After the frustrations of the previous post, (some of which has still to be resolved grumble), it was nice to get out into the provinces again and work with some really nice folk, teachers. Monday last I had the privilege of going to a friend’s school to do some introductory presentations on digital storytelling, wikis and blogs. The three hour long sessions were part of a bigger day for a group of rural schools on their annual combined curriculum day. To make things easier for myself I decided to gather together my digital storytelling examples on yet another wiki, http://digistories.pbwiki.com/.
It was interesting to find that the most popular session was to be the digital storytelling one with some 20 participants, with 7 for the wikis and 14 for the blogs. This was interesting in itself but the reason for the diminished interest in the wikis and blogs was further re-inforced when only 2 participants in both of the sessions could truly say that they were even aware of what either was. By the end of each of these two sessions though all participants had a brand new blog and wikispace and at least soem basic knowledge of what they could possibly do with both. Not bad work all in an hour and suggestive that given a little gentle assistance even the novice can get themselves into Web 2.0 fairly effortlessly.
Of course the challenge now is for the teachers involved to actually develop sound pedagogical rationales to use the spaces. This is of course one of the on-going problems of the one-off PD type sessions and one that I have wrestled with quite a bit of late. During the previous week I worked with a number of classes setting up similar spaces. This was doubly interesting because the school I was working with was a special development school. The task this time was to engage in a conversation with the teacher, (and in most cases the class), to determine whether they were looking for a blog or wiki and then to explain to the students just what the space we were creating could do for them. Once this was established I then set about creating the space and the member identities. This was all done within an hour block which was quite a challenge as it was also on one of those days when dear old edublogs had decided to do some upgrade works. Picture if you will some 16 mildly intellectually disabled students watching an interactive whiteboard to see there new edublogs identities created only to see a blank screen come up, not once but three times.
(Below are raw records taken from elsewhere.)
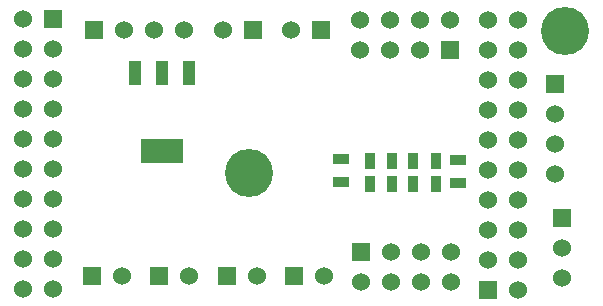
<source format=gbs>
G04 (created by PCBNEW (2013-may-18)-stable) date Сб 29 авг 2015 23:55:16*
%MOIN*%
G04 Gerber Fmt 3.4, Leading zero omitted, Abs format*
%FSLAX34Y34*%
G01*
G70*
G90*
G04 APERTURE LIST*
%ADD10C,0.00590551*%
%ADD11R,0.06X0.06*%
%ADD12C,0.06*%
%ADD13R,0.144X0.08*%
%ADD14R,0.04X0.08*%
%ADD15R,0.035X0.055*%
%ADD16R,0.055X0.035*%
%ADD17C,0.16*%
G04 APERTURE END LIST*
G54D10*
G54D11*
X40759Y-27783D03*
G54D12*
X41759Y-27783D03*
X40759Y-26783D03*
X41759Y-26783D03*
X40759Y-25783D03*
X41759Y-25783D03*
X40759Y-24783D03*
X41759Y-24783D03*
X40759Y-23783D03*
X41759Y-23783D03*
X40759Y-22783D03*
X41759Y-22783D03*
X40759Y-21783D03*
X41759Y-21783D03*
X40759Y-20783D03*
X41759Y-20783D03*
X40759Y-19783D03*
X41759Y-19783D03*
X40759Y-18783D03*
X41759Y-18783D03*
G54D11*
X26287Y-18751D03*
G54D12*
X25287Y-18751D03*
X26287Y-19751D03*
X25287Y-19751D03*
X26287Y-20751D03*
X25287Y-20751D03*
X26287Y-21751D03*
X25287Y-21751D03*
X26287Y-22751D03*
X25287Y-22751D03*
X26287Y-23751D03*
X25287Y-23751D03*
X26287Y-24751D03*
X25287Y-24751D03*
X26287Y-25751D03*
X25287Y-25751D03*
X26287Y-26751D03*
X25287Y-26751D03*
X26287Y-27751D03*
X25287Y-27751D03*
G54D11*
X29814Y-27322D03*
G54D12*
X30814Y-27322D03*
G54D13*
X29921Y-23150D03*
G54D14*
X29921Y-20550D03*
X30821Y-20550D03*
X29021Y-20550D03*
G54D15*
X38286Y-23503D03*
X39036Y-23503D03*
X37579Y-24251D03*
X36829Y-24251D03*
X37579Y-23503D03*
X36829Y-23503D03*
X38286Y-24251D03*
X39036Y-24251D03*
G54D16*
X35885Y-24193D03*
X35885Y-23443D03*
X39783Y-23463D03*
X39783Y-24213D03*
G54D11*
X36531Y-26527D03*
G54D12*
X36531Y-27527D03*
X37531Y-26527D03*
X37531Y-27527D03*
X38531Y-26527D03*
X38531Y-27527D03*
X39531Y-26527D03*
X39531Y-27527D03*
G54D11*
X39511Y-19791D03*
G54D12*
X39511Y-18791D03*
X38511Y-19791D03*
X38511Y-18791D03*
X37511Y-19791D03*
X37511Y-18791D03*
X36511Y-19791D03*
X36511Y-18791D03*
G54D11*
X27633Y-19133D03*
G54D12*
X28633Y-19133D03*
X29633Y-19133D03*
X30633Y-19133D03*
G54D11*
X42992Y-20940D03*
G54D12*
X42992Y-21940D03*
X42992Y-22940D03*
X42992Y-23940D03*
G54D11*
X43228Y-25377D03*
G54D12*
X43228Y-26377D03*
X43228Y-27377D03*
G54D11*
X27570Y-27322D03*
G54D12*
X28570Y-27322D03*
G54D11*
X35224Y-19133D03*
G54D12*
X34224Y-19133D03*
G54D11*
X32940Y-19133D03*
G54D12*
X31940Y-19133D03*
G54D11*
X32059Y-27322D03*
G54D12*
X33059Y-27322D03*
G54D11*
X34303Y-27322D03*
G54D12*
X35303Y-27322D03*
G54D17*
X43346Y-19153D03*
X32795Y-23897D03*
M02*

</source>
In the end I did manage to get the spaces set up however having only one hour on that one day to work with the teachers I am left wondering how and what they and their students have made of their spaces. I will be heading back to the school next week but do feel quite guilty that I haven’t been able to check in with them in the interim. Hopefully the enthusiasm and interest built up previously, (blank blog creation screens notwithstanding), will still be there and we can really start them on their Web 2.0 pathways. And that is probably the biggest concern in all this seeding many teachers familiar with blogs etc are doing; can we provide the neccessary ongoing support so that the use becomes embedded in real education outcomes and not just become a fancy add-on or worse something that becomes just too hard because vital support is unavailable.